Market Capitalization Drops Below $4 Trillion

The fallout from Bitcoin’s slide rippled through the wider cryptocurrency market, pushing total market capitalization below the $4 trillion mark. Approximately $200 billion has exited the crypto space, reducing the overall market cap to around $3.84 trillion.

Not all tokens suffered equally: while Ether (ETH) declined by about 2.8% to $4,340, holding above last week’s lows, several altcoins faced steeper declines. Solana (SOL), Dogecoin (DOGE), Cardano (ADA), Chainlink (LINK), and Sui (SUI) were notably among the hardest hit.

Community and Expert Perspectives

Despite the sell-off, some industry voices emphasize the market’s resilience and potential for recovery. Bobby Ong, co-founder of CoinGecko, remarked, “We have to go through the tough liquidation days so that we can go up,” suggesting that the current downturn could be a necessary correction ahead of renewed growth.

Conversely, gold advocate Peter Schiff predicted further downside, forecasting a drop to $75,000 before recommending investors “sell now and buy back lower,” reflecting a more cautious stance amid the volatility.

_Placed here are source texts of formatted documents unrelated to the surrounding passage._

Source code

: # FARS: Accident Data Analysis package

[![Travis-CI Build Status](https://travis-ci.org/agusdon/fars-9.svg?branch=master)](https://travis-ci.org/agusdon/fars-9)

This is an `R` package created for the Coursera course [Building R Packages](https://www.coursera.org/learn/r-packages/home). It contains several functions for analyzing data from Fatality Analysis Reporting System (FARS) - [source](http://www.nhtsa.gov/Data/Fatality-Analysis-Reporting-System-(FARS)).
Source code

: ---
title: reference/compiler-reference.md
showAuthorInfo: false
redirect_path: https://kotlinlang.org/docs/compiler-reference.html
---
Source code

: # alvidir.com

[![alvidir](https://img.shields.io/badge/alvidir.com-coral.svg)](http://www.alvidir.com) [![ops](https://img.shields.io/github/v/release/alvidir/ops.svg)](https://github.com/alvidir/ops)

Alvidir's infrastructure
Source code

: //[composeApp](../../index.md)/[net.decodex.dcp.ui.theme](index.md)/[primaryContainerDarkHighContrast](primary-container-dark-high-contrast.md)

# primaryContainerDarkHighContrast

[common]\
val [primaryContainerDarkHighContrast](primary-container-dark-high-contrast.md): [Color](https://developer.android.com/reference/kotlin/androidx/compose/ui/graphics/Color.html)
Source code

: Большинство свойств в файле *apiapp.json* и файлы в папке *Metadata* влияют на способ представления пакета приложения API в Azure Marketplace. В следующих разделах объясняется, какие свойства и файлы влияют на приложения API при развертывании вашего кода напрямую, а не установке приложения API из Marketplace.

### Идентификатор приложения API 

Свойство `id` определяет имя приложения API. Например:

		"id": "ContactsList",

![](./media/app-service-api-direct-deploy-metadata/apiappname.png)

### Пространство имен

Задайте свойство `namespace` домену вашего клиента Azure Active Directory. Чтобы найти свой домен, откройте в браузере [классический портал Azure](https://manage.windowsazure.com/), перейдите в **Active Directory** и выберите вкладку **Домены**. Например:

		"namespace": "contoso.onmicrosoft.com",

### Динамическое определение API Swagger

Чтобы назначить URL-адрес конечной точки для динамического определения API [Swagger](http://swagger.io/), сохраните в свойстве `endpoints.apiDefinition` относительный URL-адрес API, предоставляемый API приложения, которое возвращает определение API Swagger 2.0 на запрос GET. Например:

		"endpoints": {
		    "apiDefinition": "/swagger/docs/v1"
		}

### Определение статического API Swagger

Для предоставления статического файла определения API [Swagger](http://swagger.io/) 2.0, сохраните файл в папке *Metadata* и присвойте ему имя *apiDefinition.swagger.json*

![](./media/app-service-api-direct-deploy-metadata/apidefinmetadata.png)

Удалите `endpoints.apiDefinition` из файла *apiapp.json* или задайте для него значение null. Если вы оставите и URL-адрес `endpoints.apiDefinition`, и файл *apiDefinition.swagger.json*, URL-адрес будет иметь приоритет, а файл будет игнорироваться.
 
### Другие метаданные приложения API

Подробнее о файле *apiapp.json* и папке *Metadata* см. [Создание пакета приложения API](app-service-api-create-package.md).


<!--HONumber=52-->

Lucas highlighted the role of market dynamics in the recent swings, noting, “Capital is rotating out of risk, with thin weekend liquidity amplifying swings. Ethereum remains a focus for institutions, but the market is now weighing whether this is a pause in the uptrend or the start of a deeper pullback.”

Seasonal Trends and Outlook

September has historically been a challenging month for cryptocurrencies during bull markets, marked by significant corrections in 2017 and 2021. This seasonal pattern could be influencing current market behavior, raising questions about whether the recent decline signals a temporary setback or the onset of a more prolonged correction.

As investors digest Federal Reserve signals and global economic factors, the cryptocurrency market remains in flux, with volatility and swift price movements likely to persist in the near term.